» PROBLEM TO WORK ON
The first line of the listing opens the range and the line with "Duroplast- und Thermoplast-Komponenten" closes it; repeat those lines and all between them word for word, leaving out the pictures.

» SUPPLIED DATA
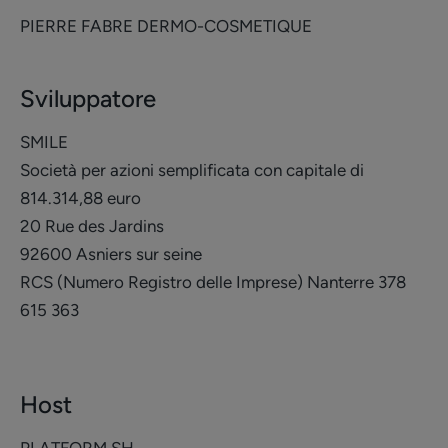
PIERRE FABRE DERMO-COSMETIQUE
Sviluppatore
SMILE
Società per azioni semplificata con capitale di
814.314,88 euro
20 Rue des Jardins
92600 Asniers sur seine
RCS (Numero Registro delle Imprese) Nanterre 378
615 363
Host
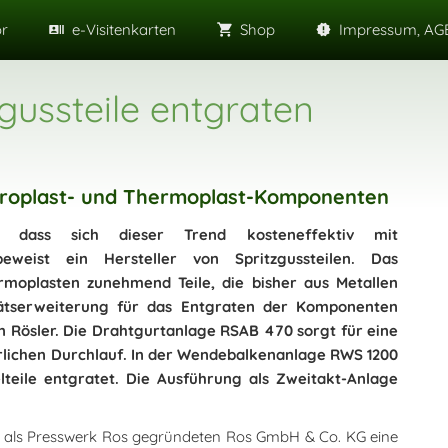
or
e-Visitenkarten
Shop
Impressum, AGB
gussteile entgraten
 Duroplast- und Thermoplast-Komponenten
– dass sich dieser Trend kosteneffektiv mit
beweist ein Hersteller von Spritzgussteilen. Das
moplasten zunehmend Teile, die bisher aus Metallen
tätserweiterung für das Entgraten der Komponenten
on Rösler. Die Drahtgurtanlage RSAB 470 sorgt für eine
erlichen Durchlauf. In der Wendebalkenanlage RWS 1200
lteile entgratet. Die Ausführung als Zweitakt-Anlage
26 als Presswerk Ros gegründeten Ros GmbH & Co. KG eine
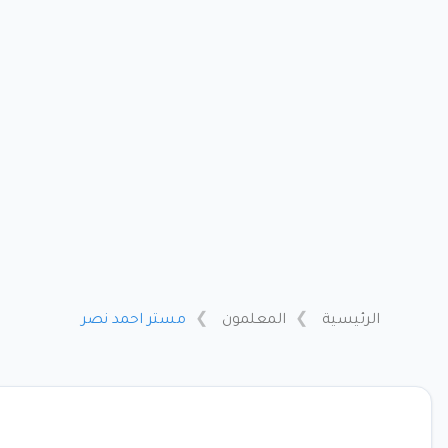
الرئيسية
المعلمون
مستر احمد نصر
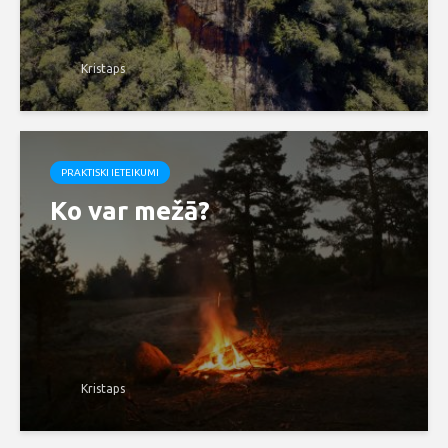
Kristaps
PRAKTISKI IETEIKUMI
Ko var mežā?
Kristaps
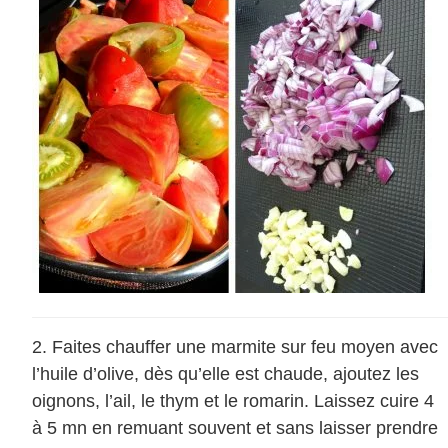
Faites chauffer une marmite sur feu moyen avec
l’huile d’olive, dès qu’elle est chaude, ajoutez les
oignons, l’ail, le thym et le romarin. Laissez cuire 4
à 5 mn en remuant souvent et sans laisser prendre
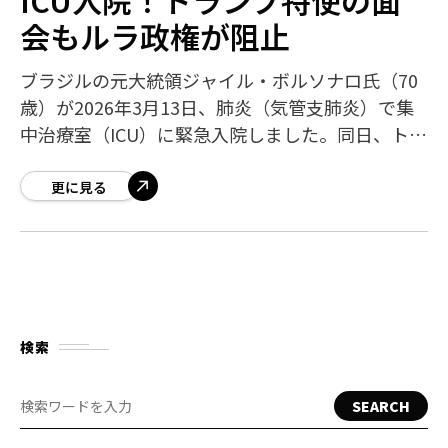
会もルラ政権が阻止
ブラジルの元大統領ジャイル・ボルソナロ氏（70
歳）が2026年3月13日、肺炎（気管支肺炎）で集
中治療室（ICU）に緊急入院しました。同日、トラ
ンプ大統領が派遣したダレン・ビーティー国務省
高官の面会もルラ政権により阻止さ
更に見る
検索
SEARCH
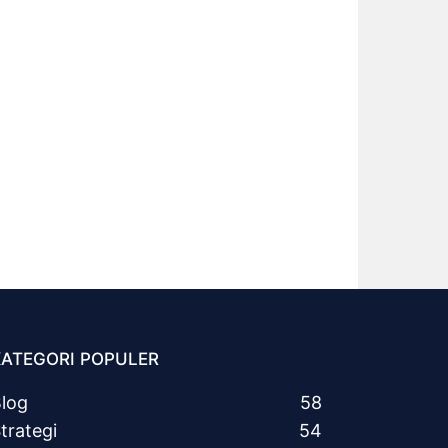
KATEGORI POPULER
log
58
trategi
54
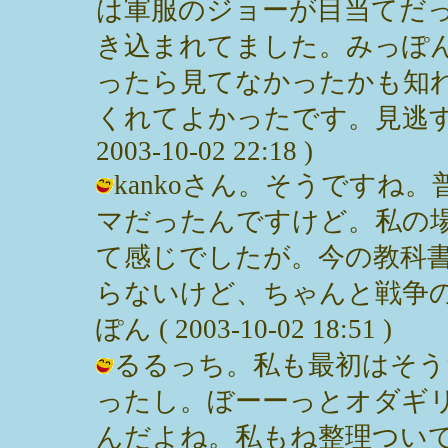
は軍服のジョーが目当てだ
き込まれてました。みっぽ
ったら見てなかったかも知
くれてよかったです。見逃す
2003-10-02 22:18 )
kankoさん。そうですね
マだったんですけど。私の
て感じでしたが。今の教科
らないけど、ちゃんと戦争の
ぽん ( 2003-10-02 18:51 )
るるっち。私も最初はそう
ったし。ぼーーっとオダギ
んだよね。私もね整理つい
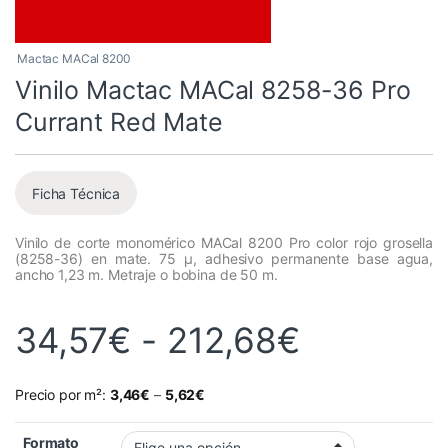
Mactac MACal 8200
Vinilo Mactac MACal 8258-36 Pro
Currant Red Mate
Ficha Técnica
Vinilo de corte monomérico MACal 8200 Pro color rojo grosella
(8258-36) en mate. 75 µ, adhesivo permanente base agua,
ancho 1,23 m. Metraje o bobina de 50 m.
Rango de
34,57
€
-
212,68
€
Precio por m²:
3,46
€
–
5,62
€
Formato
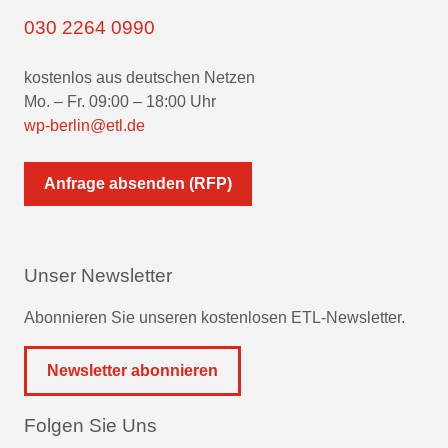
030 2264 0990
kostenlos aus deutschen Netzen
Mo. – Fr. 09:00 – 18:00 Uhr
wp-berlin@etl.de
Anfrage absenden (RFP)
Unser Newsletter
Abonnieren Sie unseren kostenlosen ETL-Newsletter.
Newsletter abonnieren
Folgen Sie Uns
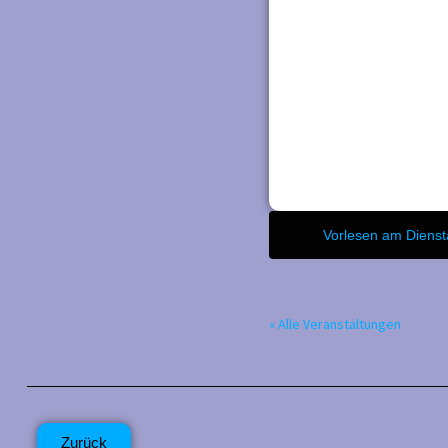
←
Vorlesen am Dienst
« Alle Veranstaltungen
Zurück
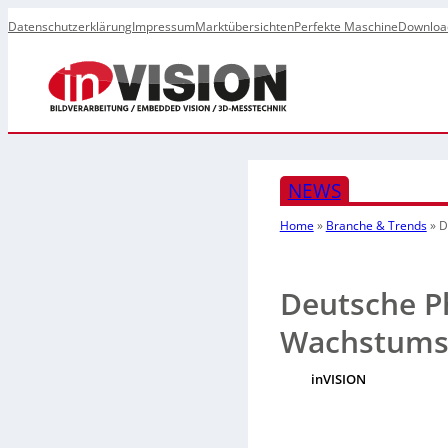
Datenschutzerklärung
Impressum
Marktübersichten
Perfekte Maschine
Downloa
NEWS
Home
»
Branche & Trends
»
D
Deutsche Ph
Wachstums
inVISION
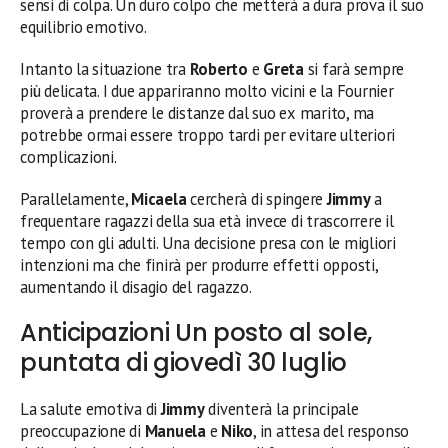
sensi di colpa. Un duro colpo che metterà a dura prova il suo
equilibrio emotivo.
Intanto la situazione tra
Roberto
e
Greta
si farà sempre
più delicata. I due appariranno molto vicini e la Fournier
proverà a prendere le distanze dal suo ex marito, ma
potrebbe ormai essere troppo tardi per evitare ulteriori
complicazioni.
Parallelamente,
Micaela
cercherà di spingere
Jimmy
a
frequentare ragazzi della sua età invece di trascorrere il
tempo con gli adulti. Una decisione presa con le migliori
intenzioni ma che finirà per produrre effetti opposti,
aumentando il disagio del ragazzo.
Anticipazioni Un posto al sole,
puntata di giovedì 30 luglio
La salute emotiva di
Jimmy
diventerà la principale
preoccupazione di
Manuela
e
Niko
, in attesa del responso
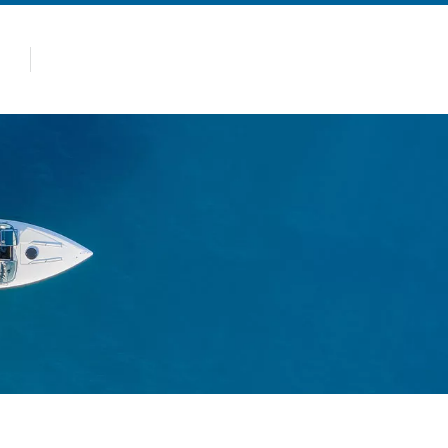
Quente
Produtos
Por que Allsealion
rcação de Desembarque de 6m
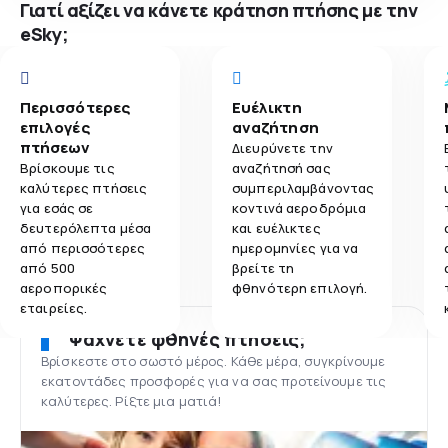
Γιατί αξίζει να κάνετε κράτηση πτήσης με την
eSky;
Περισσότερες
Ευέλικτη
επιλογές
αναζήτηση
πτήσεων
Διευρύνετε την
Βρίσκουμε τις
αναζήτησή σας
καλύτερες πτήσεις
συμπεριλαμβάνοντας
για εσάς σε
κοντινά αεροδρόμια
δευτερόλεπτα μέσα
και ευέλικτες
από περισσότερες
ημερομηνίες για να
από 500
βρείτε τη
αεροπορικές
φθηνότερη επιλογή.
εταιρείες.
Ψάχνετε φθηνές πτήσεις;
Βρίσκεστε στο σωστό μέρος. Κάθε μέρα, συγκρίνουμε
εκατοντάδες προσφορές για να σας προτείνουμε τις
καλύτερες. Ρίξτε μια ματιά!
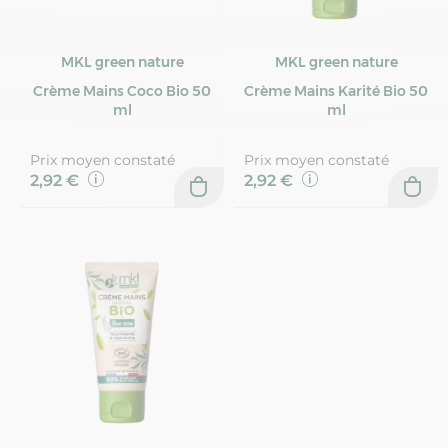
MKL green nature
MKL green nature
Crème Mains Coco Bio 50
Crème Mains Karité Bio 50
ml
ml
Prix moyen constaté
Prix moyen constaté
2,92 €
2,92 €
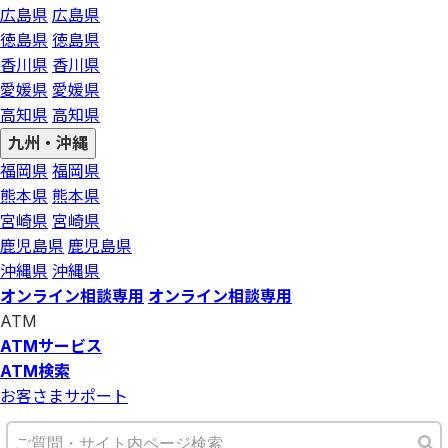
広島県
広島県
徳島県
徳島県
香川県
香川県
愛媛県
愛媛県
高知県
高知県
九州・沖縄
福岡県
福岡県
熊本県
熊本県
宮崎県
宮崎県
鹿児島県
鹿児島県
沖縄県
沖縄県
オンライン相談専用
オンライン相談専用
ATM
ATMサービス
ATM検索
お客さまサポート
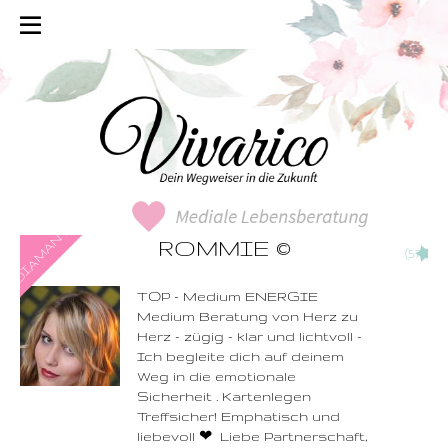
0900-3 000 468 - 103
ROMMIE
©
(571)
1,49 €/Min. inkl. MwSt.
Wählen Sie diese
Rufnummer inklusive
dem Beratercode
TOP - Medium ENERGIE
Medium Beratung von Herz zu
Zurück
Herz - zügig - klar und lichtvoll -
Ich begleite dich auf deinem
Weg in die emotionale
Sicherheit . Kartenlegen
Treffsicher! Emphatisch und
liebevoll ❤ ️ Liebe Partnerschaft,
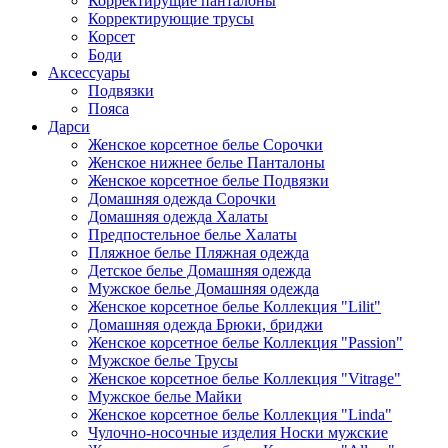
Корректирущие панталоны
Корректирующие трусы
Корсет
Боди
Аксессуары
Подвязки
Пояса
Дарси
Женское корсетное белье Сорочки
Женское нижнее белье Панталоны
Женское корсетное белье Подвязки
Домашняя одежда Сорочки
Домашняя одежда Халаты
Предпостельное белье Халаты
Пляжное белье Пляжная одежда
Детское белье Домашняя одежда
Мужское белье Домашняя одежда
Женское корсетное белье Коллекция "Lilit"
Домашняя одежда Брюки, бриджи
Женское корсетное белье Коллекция "Passion"
Мужское белье Трусы
Женское корсетное белье Коллекция "Vitrage"
Мужское белье Майки
Женское корсетное белье Коллекция "Linda"
Чулочно-носочные изделия Носки мужские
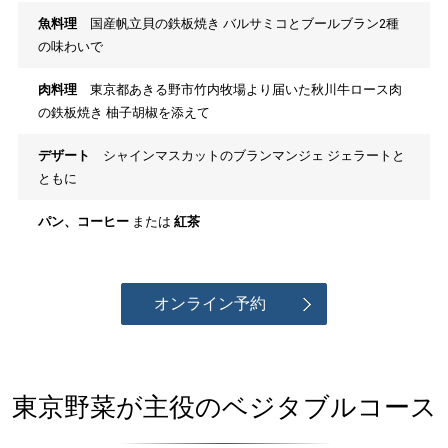
魚料理
国産帆立貝の鉄板焼き バルサミコとブールブラン2種
の味わいで
肉料理
東京都あきる野市竹内牧場より届いた秋川牛ロース肉
の鉄板焼き 柚子胡椒を添えて
デザート
シャインマスカットのブランマンジェ ジェラートと
ともに
パン、コーヒー
または
紅茶
オンライン予約
東京野菜が主役のベジタブルコース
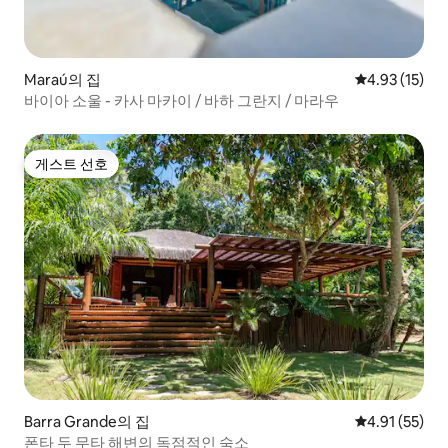
Maraú의 집
평점 4.93점(5
4.93 (15)
바이아 소울 - 카사 마카이 / 바하 그란지 / 마라우
게스트 선호
게스트 선호
Barra Grande의 집
평점 4.91점(5
4.91 (55)
폰타 두 무타 해변의 독점적인 숙소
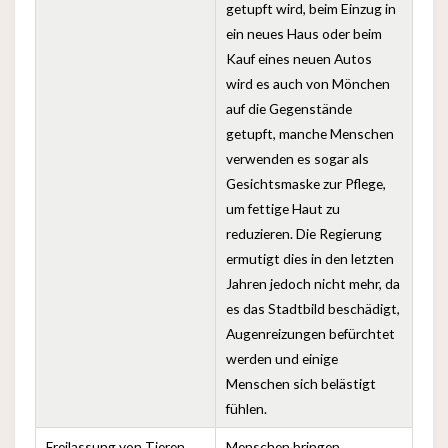
getupft wird, beim Einzug in
ein neues Haus oder beim
Kauf eines neuen Autos
wird es auch von Mönchen
auf die Gegenstände
getupft, manche Menschen
verwenden es sogar als
Gesichtsmaske zur Pflege,
um fettige Haut zu
reduzieren. Die Regierung
ermutigt dies in den letzten
Jahren jedoch nicht mehr, da
es das Stadtbild beschädigt,
Augenreizungen befürchtet
werden und einige
Menschen sich belästigt
fühlen.
Freilassung von Tieren
Menschen bringen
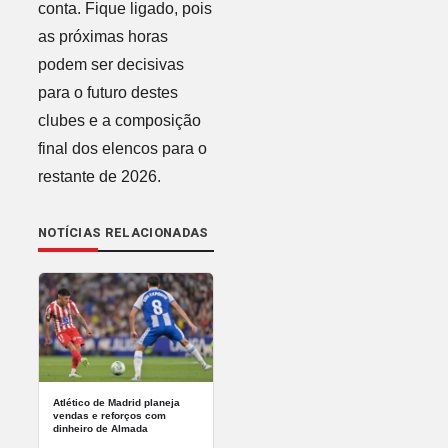
conta. Fique ligado, pois
as próximas horas
podem ser decisivas
para o futuro destes
clubes e a composição
final dos elencos para o
restante de 2026.
NOTÍCIAS RELACIONADAS
Atlético de Madrid planeja
vendas e reforços com
dinheiro de Almada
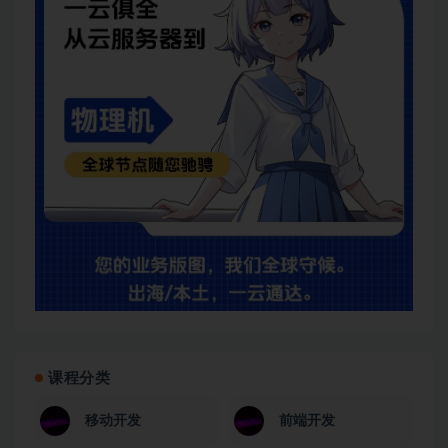
课程分类
移动开发
前端开发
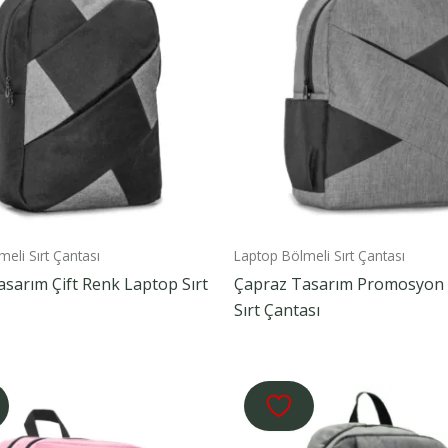
eli Sırt Çantası
Laptop Bölmeli Sırt Çantası
sarım Çift Renk Laptop Sırt
Çapraz Tasarım Promosyon
Sırt Çantası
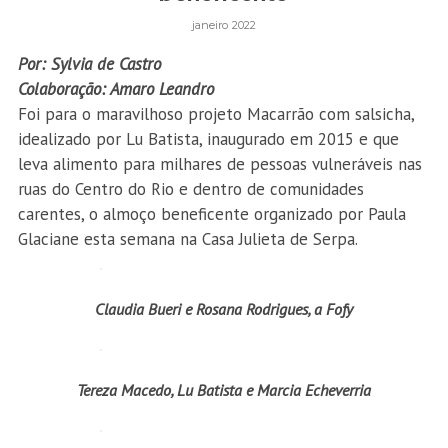
janeiro 2022
Por: Sylvia de Castro
Colaboração: Amaro Leandro
Foi para o maravilhoso projeto Macarrão com salsicha,
idealizado por Lu Batista, inaugurado em 2015 e que
leva alimento para milhares de pessoas vulneráveis nas
ruas do Centro do Rio e dentro de comunidades
carentes, o almoço beneficente organizado por Paula
Glaciane esta semana na Casa Julieta de Serpa.
Claudia Bueri e Rosana Rodrigues, a Fofy
Tereza Macedo, Lu Batista e Marcia Echeverria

» WRITTEN ANSWER
PIERRE FABRE DERMO-COSMETIQUE
Sviluppatore
SMILE
Società per azioni semplificata con capitale di
814.314,88 euro
20 Rue des Jardins
92600 Asniers sur seine
RCS (Numero Registro delle Imprese) Nanterre 378
615 363
Host
or
e-Visitenkarten
Shop
Impressum, AGB
gussteile entgraten
 Duroplast- und Thermoplast-Komponenten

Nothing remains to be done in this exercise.